Figure 1 - Diagrammatic representation of the circumvertical skin sparing mastectomy with dermal barrier flap for immediate breast reconstruction. In A, circumvertical design: circumareolar and lateral vertical infra areolar incision lines; skin excision is limited to the circumareolar area. In B, completed mastectomy and de-epithelialized infra-areolar dermal barrier flap to be advanced under the lateral skin flap. In C, dermal barrier flap anchored to the infero-lateral aspect of the pectoralis major muscle and linear vertical suture line.
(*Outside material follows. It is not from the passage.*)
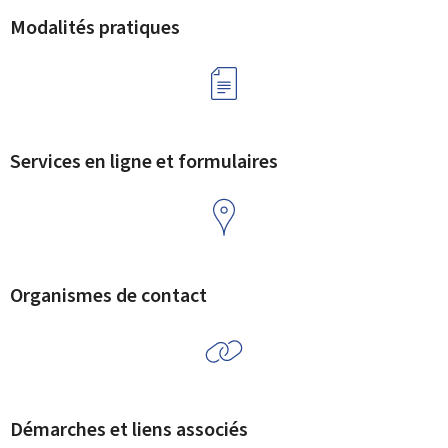
Modalités pratiques
Services en ligne et formulaires
Organismes de contact
Démarches et liens associés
Figure 2 - In A, circumvertical design. In B, dermal barrier flap. In C, lateral advancement of the dermal barrier flap which is sutured to the pectoralis major muscle. In D, vest-over-pant advancement of the lateral skin flap.
Figure 3 - In A, patient presenting for bilateral mastectomy with previous left partial mastectomy and radiotherapy and recent right inferior quadrant partial mastectomy causing gross deformity. In B, scar of right partial mastectomy greatly limiting the infra-areolar vertical incisions. In C, dermal barrier flap split vertically into medial and lateral flaps. In D, Z-plasty advancement of the 2 dermal barrier flaps. In E, result at 6 months of right breast reconstruction and left breast reconstruction with nipple-areola preservation and circumvertical dermal barrier technique despite previous radiotherapy. In F, result at 1 year.
Figure 4 - In A, patient presenting for right mastectomy and immediate alloplastic reconstruction. In B, drawing of circumvertical design. In C, supero-lateral extension of skin excision mandated by oncologic considerations. In D, dermal barrier flap. In E, lateral advancement of the dermal barrier flap. Reconstruction with a Becker permanent expander because of planned post-operative radiotherapy. In F, implant covered superiorly by the pectoralis major muscle.
Figure 5 - In A, immediate post-operative result. Expander was fully inflated intra-operatively and contralateral mastopexy was performed simultaneously with the mastectomy and reconstruction. In B, result after completion of radiotherapy.
Figure 6 - In A, patient presenting for right skin sparing mastectomy and axillary lymph node dissection and left prophylactic mastectomy. In B, planning for bilateral circumvetical incisions and dermal barrier flap with nipple areola preservation on the left. In C, D, and E, reconstruction results at 1 ½ year. Contour deformity of the anterior axillary fold and minor deformity in projection could be corrected with fat grafting, however the patient was satisfied by the result and refused any further procedures.
Figure 7 - 1 year post-operative result of right skin reducing mastectomy and alloplastic reconstruction with simultaneous contralateral circumvertical mastopexy. Purse string closure of the upper incision shortens scar length and simulates a nipple. The patient refused reconstruction of the areola by tattooing.